Com o fim dos incentivos ao PAT, a equipe de Guedes pretende cobrir parte das perdas com a redução das alíquotas do Imposto de Renda das Pessoas Jurídicas (IRPJ) dos atuais 15% para 5% no primeiro ano e, depois, para 2,5%.
Para Fausto, a proposta de reforma deveria avançar no sentido de cobrar mais impostos dos mais ricos. Em vez disso, o governo, mais uma vez, aposta em retirar direitos dos trabalhadores para garantir mais isenções aos empresários.
A respeito da tributação sobre lucros e dividendos, que vem sendo bombardeada pelo rentismo, o diretor técnico do Dieese afirma que é a chance de se corrigir uma distorção histórica. “Desde 1996, o Brasil não cobra imposto sobre a retirada dos empresários, ou dos aplicadores, sobre os seus investimentos”, apontou.
Se a proposta de taxação de lucros e dividendos for retirada ou modificada, será mantido o caráter regressivo do sistema tributário brasileiro. Com a maior parte dos impostos incidindo sobre o consumo, os mais pobres acabam pagando mais impostos proporcionalmente. É o que Fausto chama de “lógica de tributação invertida”.

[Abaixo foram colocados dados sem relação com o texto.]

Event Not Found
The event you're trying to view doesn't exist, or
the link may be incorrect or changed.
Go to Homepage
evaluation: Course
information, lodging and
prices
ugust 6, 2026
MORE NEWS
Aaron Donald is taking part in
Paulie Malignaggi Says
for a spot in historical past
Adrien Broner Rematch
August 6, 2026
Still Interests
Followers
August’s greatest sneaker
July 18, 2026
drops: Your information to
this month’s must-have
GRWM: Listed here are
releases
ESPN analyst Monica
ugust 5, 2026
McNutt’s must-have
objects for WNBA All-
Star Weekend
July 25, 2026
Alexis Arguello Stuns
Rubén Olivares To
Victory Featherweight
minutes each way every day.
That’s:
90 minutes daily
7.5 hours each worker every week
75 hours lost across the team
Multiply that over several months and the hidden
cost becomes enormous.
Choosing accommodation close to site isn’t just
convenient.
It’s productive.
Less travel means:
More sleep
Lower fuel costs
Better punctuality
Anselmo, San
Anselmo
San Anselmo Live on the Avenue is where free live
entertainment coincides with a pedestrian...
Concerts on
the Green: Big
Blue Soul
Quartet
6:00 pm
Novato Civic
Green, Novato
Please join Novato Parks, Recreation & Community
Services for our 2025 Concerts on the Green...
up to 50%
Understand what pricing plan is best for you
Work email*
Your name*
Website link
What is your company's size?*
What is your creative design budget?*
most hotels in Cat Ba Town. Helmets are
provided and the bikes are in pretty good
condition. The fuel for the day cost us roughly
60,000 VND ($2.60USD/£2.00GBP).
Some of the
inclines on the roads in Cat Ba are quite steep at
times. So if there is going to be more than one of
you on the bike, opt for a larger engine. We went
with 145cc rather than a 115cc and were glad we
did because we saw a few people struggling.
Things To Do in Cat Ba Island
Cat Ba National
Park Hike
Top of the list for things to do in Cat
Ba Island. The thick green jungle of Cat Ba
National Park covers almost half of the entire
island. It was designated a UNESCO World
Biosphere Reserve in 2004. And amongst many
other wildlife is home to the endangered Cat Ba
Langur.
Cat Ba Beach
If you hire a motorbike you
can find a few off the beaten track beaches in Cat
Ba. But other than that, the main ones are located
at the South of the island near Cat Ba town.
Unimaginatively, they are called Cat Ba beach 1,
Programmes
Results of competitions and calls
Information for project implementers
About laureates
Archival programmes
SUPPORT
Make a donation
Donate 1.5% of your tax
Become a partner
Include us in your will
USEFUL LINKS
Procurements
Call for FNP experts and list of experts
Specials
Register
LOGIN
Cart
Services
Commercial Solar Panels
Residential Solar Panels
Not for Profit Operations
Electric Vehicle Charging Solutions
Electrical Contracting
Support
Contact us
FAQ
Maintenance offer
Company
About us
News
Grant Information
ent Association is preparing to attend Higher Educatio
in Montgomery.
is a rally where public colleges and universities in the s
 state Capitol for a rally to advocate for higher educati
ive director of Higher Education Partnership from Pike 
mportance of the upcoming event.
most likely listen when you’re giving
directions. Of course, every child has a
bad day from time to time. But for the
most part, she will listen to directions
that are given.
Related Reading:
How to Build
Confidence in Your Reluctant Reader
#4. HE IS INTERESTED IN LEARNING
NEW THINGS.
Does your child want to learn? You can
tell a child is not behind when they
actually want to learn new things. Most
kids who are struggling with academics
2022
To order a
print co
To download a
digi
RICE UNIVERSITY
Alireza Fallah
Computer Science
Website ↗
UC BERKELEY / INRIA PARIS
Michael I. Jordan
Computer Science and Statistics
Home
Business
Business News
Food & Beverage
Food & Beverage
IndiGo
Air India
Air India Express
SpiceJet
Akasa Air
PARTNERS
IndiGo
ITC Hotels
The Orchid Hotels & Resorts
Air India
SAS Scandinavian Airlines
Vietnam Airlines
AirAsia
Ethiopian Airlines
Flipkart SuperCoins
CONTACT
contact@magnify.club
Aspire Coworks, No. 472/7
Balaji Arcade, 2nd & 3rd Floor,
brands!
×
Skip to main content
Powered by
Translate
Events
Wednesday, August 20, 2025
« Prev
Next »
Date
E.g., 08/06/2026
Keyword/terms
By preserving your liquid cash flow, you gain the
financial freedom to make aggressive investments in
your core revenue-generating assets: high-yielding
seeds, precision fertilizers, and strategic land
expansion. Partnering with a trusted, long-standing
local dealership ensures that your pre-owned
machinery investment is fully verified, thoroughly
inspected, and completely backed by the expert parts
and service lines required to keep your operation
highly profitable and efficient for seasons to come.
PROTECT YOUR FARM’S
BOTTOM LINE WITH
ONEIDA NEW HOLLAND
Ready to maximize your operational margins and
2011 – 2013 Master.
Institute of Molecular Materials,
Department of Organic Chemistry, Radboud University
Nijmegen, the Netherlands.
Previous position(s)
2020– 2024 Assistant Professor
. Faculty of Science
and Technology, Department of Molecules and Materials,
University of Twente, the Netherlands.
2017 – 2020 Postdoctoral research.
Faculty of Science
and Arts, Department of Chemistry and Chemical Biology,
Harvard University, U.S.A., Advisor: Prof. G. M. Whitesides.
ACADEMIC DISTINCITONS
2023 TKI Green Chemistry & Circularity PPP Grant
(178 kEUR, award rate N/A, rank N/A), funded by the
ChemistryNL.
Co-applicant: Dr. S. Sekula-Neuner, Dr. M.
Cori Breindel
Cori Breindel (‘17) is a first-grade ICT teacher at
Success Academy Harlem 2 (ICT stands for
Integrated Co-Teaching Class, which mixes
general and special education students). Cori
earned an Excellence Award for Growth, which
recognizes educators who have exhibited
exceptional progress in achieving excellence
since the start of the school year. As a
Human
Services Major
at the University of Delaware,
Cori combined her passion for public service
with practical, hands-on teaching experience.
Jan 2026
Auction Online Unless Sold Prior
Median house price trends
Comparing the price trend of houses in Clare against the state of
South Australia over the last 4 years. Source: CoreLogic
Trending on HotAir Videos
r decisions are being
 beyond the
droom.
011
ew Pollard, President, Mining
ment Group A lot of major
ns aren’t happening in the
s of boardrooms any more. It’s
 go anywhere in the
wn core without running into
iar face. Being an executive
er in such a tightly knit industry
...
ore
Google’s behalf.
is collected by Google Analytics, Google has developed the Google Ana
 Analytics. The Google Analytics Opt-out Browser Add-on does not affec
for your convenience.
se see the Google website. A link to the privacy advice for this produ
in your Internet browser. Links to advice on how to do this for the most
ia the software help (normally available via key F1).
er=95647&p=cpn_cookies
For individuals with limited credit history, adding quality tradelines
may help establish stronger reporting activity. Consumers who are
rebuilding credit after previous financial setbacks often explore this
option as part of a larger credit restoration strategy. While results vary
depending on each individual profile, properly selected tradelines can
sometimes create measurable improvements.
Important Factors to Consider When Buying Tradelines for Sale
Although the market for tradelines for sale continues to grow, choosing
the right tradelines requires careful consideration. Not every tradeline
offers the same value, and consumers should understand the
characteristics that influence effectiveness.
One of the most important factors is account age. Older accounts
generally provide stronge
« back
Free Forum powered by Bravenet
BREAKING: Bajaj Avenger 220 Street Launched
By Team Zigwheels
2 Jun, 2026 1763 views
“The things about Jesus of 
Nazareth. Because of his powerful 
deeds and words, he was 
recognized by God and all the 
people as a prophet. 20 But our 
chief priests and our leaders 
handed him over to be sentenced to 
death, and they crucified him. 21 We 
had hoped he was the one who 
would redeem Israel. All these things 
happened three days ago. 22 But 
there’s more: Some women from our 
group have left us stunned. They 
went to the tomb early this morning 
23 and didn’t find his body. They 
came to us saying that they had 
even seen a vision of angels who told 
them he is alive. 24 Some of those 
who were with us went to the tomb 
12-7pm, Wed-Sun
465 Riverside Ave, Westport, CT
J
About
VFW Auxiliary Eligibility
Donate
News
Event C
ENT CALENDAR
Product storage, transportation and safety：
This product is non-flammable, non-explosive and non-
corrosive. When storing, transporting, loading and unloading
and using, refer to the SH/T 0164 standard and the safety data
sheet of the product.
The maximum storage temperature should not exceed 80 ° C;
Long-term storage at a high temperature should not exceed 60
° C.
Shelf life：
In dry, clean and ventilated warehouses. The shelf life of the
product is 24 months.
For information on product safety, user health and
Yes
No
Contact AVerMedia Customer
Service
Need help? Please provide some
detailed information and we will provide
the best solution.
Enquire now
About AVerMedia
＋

Por outro lado, estudo do economista Sergio Gobetti publicado no Estado de S. Paulo mostra que quanto mais rica for a pessoa, maior é a parcela de renda que permanece isenta de tributação. Ele identificou um grupo de três mil bilionários e milionários que possuem renda declarada de R$ 150 bilhões anuais, mas R$ 93 bilhões são isentos.